TASK DESCRIPTION: Using the passage below on brand communities, explain in one to three sentences why the writer kept dropping fitness programs before joining Element CrossFit.

SOURCE PASSAGE:
Relationships are the secret-sauce of a sticky brand. We fall in and out of love with products, but human relationships are far more lasting. It’s people that make brands stick.
When you buy a new car, you love it. It’s fun to drive, and fun to show off. It’s your shiny new object – at least for a little while. After a few months the new car luster fades, and it’s just a car.
It’s hard to maintain a relationship with a shiny new object, because when the shiny and new wears off you’re just left with an object. That’s the struggle for most brands. They’re constantly struggling to release something new and exciting to bring their customers back. It’s a vicious cycle.
Communities break the shiny object syndrome. They add human relationships, which are far more sustainable and protectable than adding features and benefits.
Communities keep you engaged
I experienced the power of community first-hand when I joined Element CrossFit last summer. CrossFit is a fitness program that incorporates dynamic, full-body workouts. It has become very popular in recent years with CrossFit gyms popping up everywhere.
Prior to joining Element CrossFit, I had never maintained a fitness program beyond 60 days. I’d join a gym, learn their equipment and use the facilities. All would be going well for a few weeks, and then I’d get derailed.
I used to think falling out of fitness was my fault, because I wasn’t disciplined enough. But that wasn’t it. I was bored. When the shininess of the gym wore off there was nothing left to sustain me.
Element CrossFit has been a completely different experience. For the first time in my life I have been working out three to four times a week for over a year, and I’m loving it. I’m not bored, I’m not tired of it, and I’m not using willpower to maintain my routine. The difference has been their community.
Element CrossFit is a minimalist gym with free weights, chin-up bars, medicine balls and space to do various routines. Compare that to the 140,000 square-foot gym Life Time Fitness is building a few kilometers away. Can you imagine how much equipment it will take to fill 140,000 square feet?

SOURCE MATERIAL:
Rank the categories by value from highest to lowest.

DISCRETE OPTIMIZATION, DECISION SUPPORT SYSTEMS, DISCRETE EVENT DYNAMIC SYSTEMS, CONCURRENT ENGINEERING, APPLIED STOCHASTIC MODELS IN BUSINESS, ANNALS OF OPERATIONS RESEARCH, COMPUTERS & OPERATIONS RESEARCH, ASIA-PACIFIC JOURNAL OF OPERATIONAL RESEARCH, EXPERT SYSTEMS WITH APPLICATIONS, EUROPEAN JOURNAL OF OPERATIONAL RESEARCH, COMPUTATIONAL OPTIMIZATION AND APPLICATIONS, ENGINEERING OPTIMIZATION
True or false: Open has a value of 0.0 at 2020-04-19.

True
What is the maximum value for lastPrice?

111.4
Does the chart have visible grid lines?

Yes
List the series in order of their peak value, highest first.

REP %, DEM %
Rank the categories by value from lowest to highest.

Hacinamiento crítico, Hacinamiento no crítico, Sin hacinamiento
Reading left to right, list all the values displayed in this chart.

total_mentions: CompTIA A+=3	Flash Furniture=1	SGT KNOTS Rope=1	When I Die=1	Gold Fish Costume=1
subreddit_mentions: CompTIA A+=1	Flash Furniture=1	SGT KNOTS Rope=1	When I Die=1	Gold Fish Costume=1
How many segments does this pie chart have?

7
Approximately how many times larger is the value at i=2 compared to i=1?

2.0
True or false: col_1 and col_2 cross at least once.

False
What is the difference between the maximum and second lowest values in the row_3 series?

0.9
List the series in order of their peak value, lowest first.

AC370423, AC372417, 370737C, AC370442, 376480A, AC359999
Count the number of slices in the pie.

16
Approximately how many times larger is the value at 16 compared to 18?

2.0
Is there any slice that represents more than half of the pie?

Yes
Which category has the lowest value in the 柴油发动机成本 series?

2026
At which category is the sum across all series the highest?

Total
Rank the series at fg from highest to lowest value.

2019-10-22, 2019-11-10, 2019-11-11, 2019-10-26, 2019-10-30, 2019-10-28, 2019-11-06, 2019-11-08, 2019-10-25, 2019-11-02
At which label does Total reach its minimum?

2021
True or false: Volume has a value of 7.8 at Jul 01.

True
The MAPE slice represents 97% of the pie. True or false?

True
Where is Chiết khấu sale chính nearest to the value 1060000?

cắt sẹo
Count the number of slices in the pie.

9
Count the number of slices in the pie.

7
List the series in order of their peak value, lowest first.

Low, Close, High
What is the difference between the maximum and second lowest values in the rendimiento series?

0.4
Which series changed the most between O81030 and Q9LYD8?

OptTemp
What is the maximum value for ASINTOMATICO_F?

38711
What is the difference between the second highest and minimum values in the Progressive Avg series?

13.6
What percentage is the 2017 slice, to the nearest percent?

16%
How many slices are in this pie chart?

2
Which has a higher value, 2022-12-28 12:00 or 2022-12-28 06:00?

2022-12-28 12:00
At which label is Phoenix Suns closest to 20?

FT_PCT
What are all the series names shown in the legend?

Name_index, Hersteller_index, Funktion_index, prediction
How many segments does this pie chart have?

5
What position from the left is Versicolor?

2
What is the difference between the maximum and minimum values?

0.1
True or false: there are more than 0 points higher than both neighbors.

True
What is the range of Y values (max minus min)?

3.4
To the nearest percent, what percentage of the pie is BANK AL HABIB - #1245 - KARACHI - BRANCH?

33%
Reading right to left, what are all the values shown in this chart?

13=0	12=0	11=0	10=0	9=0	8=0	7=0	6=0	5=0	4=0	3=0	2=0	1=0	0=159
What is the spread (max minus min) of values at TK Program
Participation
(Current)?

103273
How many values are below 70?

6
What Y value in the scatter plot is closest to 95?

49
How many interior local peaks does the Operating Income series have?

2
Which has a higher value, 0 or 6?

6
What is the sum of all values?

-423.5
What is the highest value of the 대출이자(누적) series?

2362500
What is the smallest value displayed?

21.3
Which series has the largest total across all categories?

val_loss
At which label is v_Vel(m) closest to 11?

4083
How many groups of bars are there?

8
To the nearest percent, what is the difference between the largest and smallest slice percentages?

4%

EXERCISE RESPONSE: The cause was boredom, not a lack of discipline. Once the gym's shininess wore off, nothing was left to sustain the writer's routine.